• _EXERCISE DIRECTIONS_
Locate each line with the string "left" in the listing below and copy it.
[Start of section]
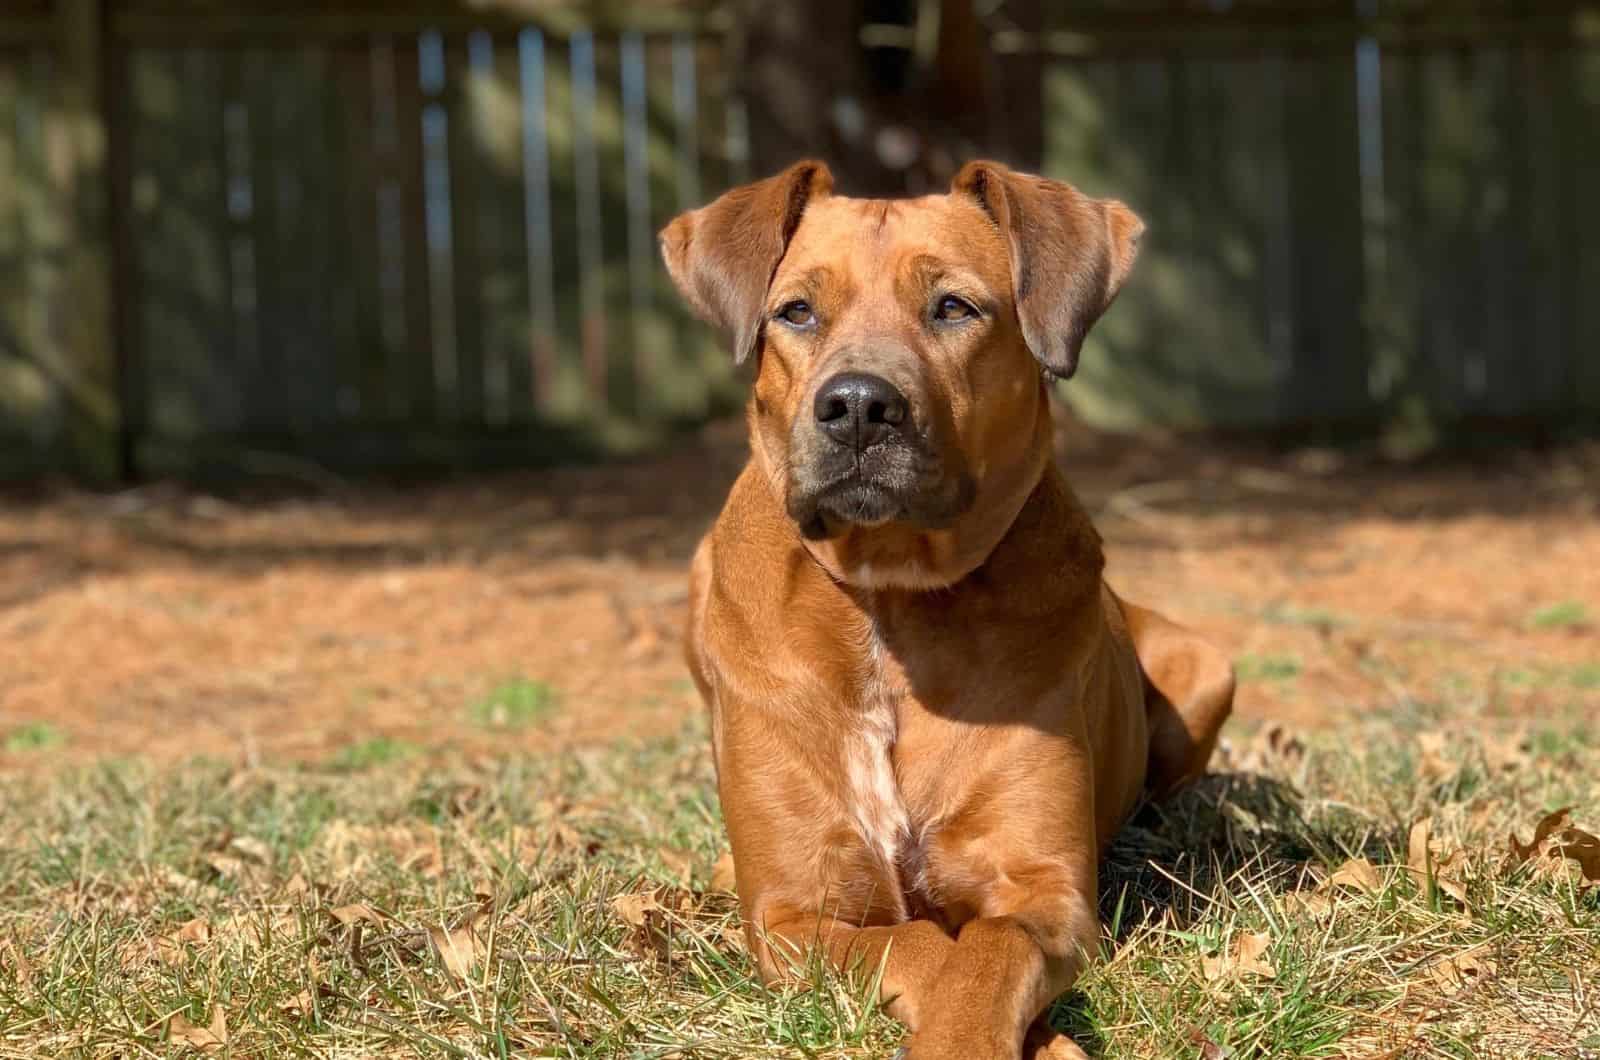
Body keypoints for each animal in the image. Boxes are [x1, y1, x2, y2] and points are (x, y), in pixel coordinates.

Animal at [656, 160, 1228, 1060]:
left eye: (954, 307)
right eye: (796, 311)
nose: (858, 406)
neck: (890, 604)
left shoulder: (1046, 890)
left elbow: (989, 948)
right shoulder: (791, 914)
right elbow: (915, 943)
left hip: (1207, 666)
[End of section]
• _COMPLETED EXERCISE_
left eye: (954, 307)
left shoulder: (1046, 890)
left elbow: (989, 948)
left hip: (1207, 666)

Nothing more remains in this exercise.